* Requirement *
Which lines in the listing below contain "SELECT"? Copy each of them.

* Dataset content *

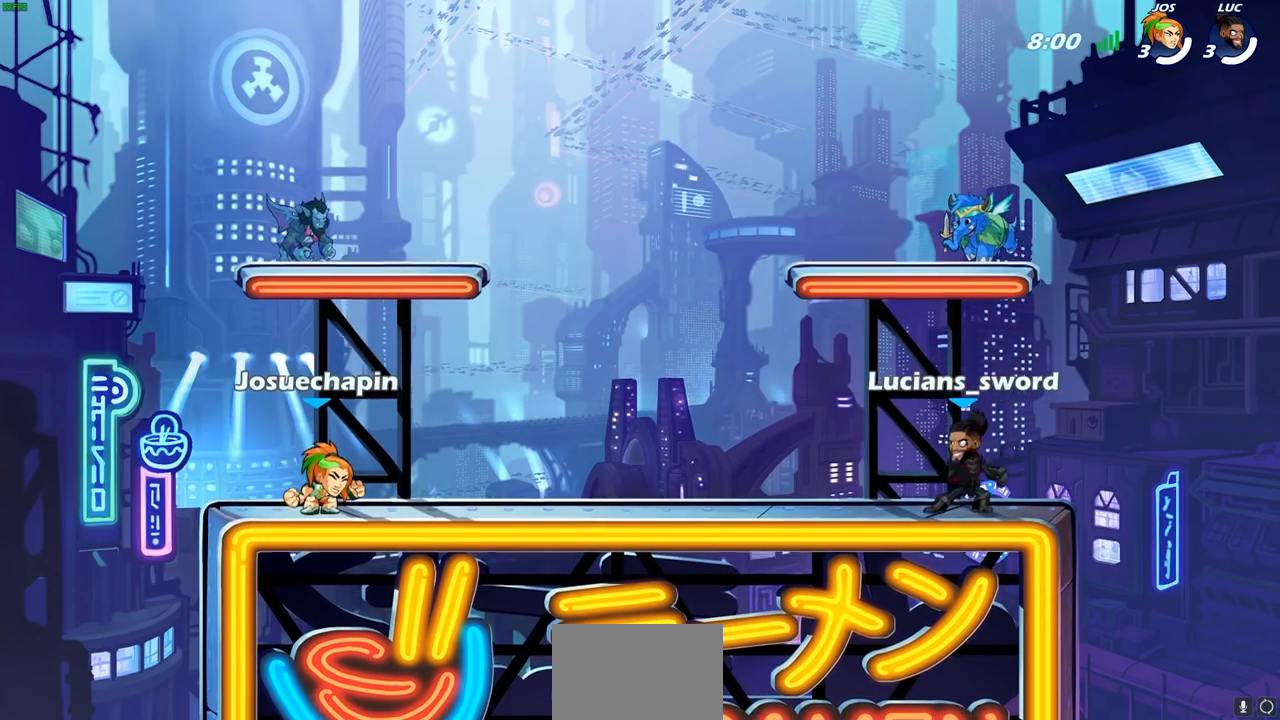
{"buttons": ["L1", "SELECT"], "left_stick": "center", "right_stick": "center", "events": [[433, "L1", "down"]]}
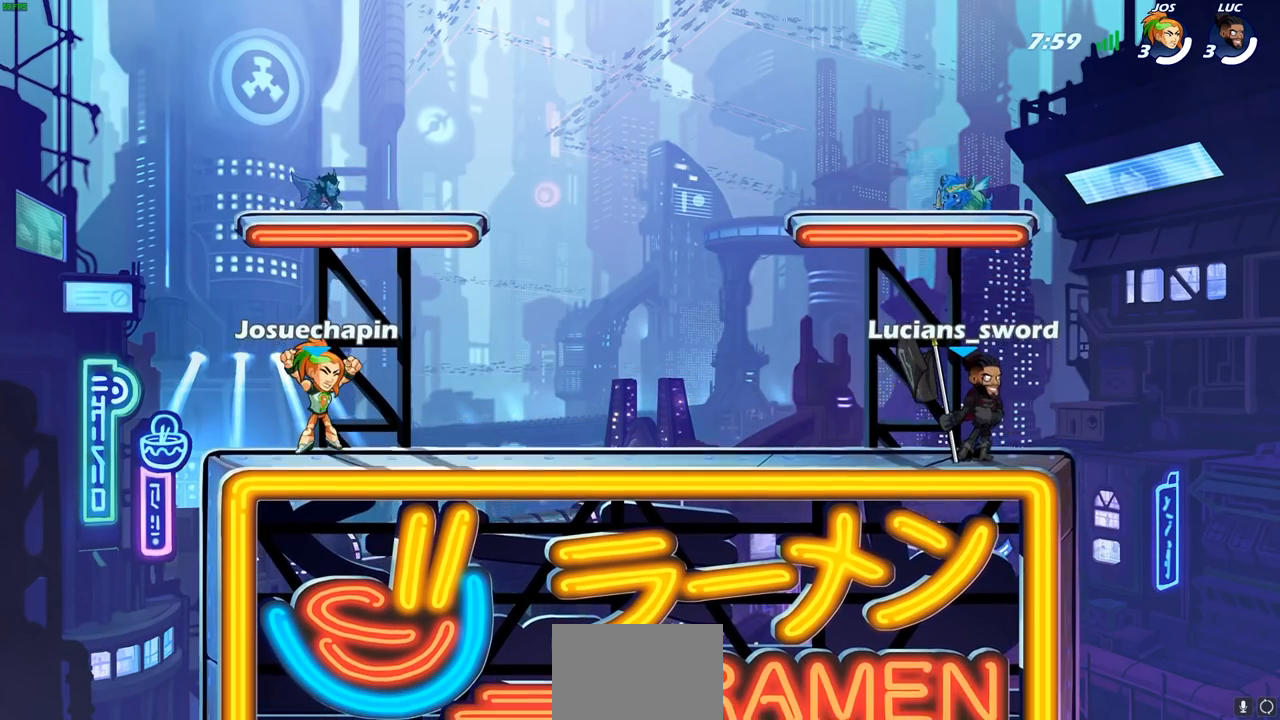
{"buttons": [], "left_stick": "center", "right_stick": "center", "events": [[17, "L1", "up"], [317, "SELECT", "up"]]}
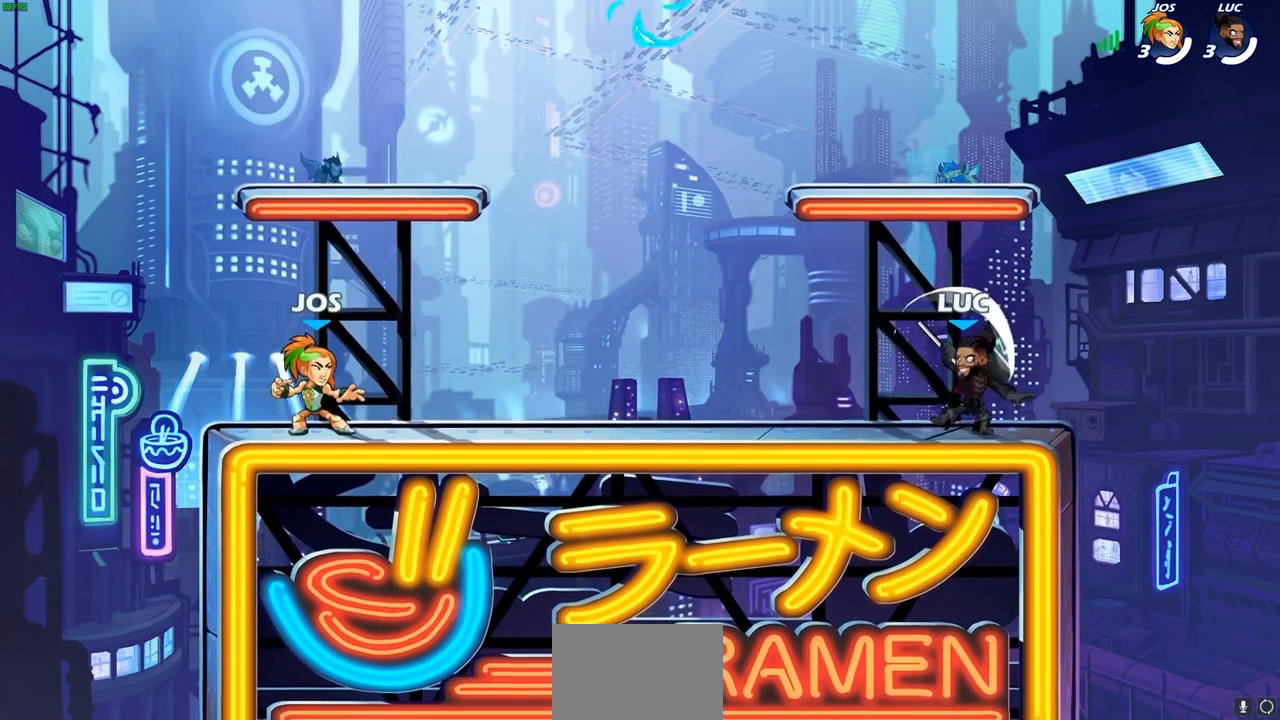
{"buttons": [], "left_stick": "up-right", "right_stick": "center", "events": [[100, "left_stick", "up-left"], [150, "R2", "down"], [183, "CROSS", "down"], [283, "CROSS", "up"], [300, "R2", "up"], [383, "CROSS", "down"], [483, "CROSS", "up"], [483, "left_stick", "up-right"]]}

* Answer to the exercise *
{"buttons": ["L1", "SELECT"], "left_stick": "center", "right_stick": "center", "events": [[433, "L1", "down"]]}
{"buttons": [], "left_stick": "center", "right_stick": "center", "events": [[17, "L1", "up"], [317, "SELECT", "up"]]}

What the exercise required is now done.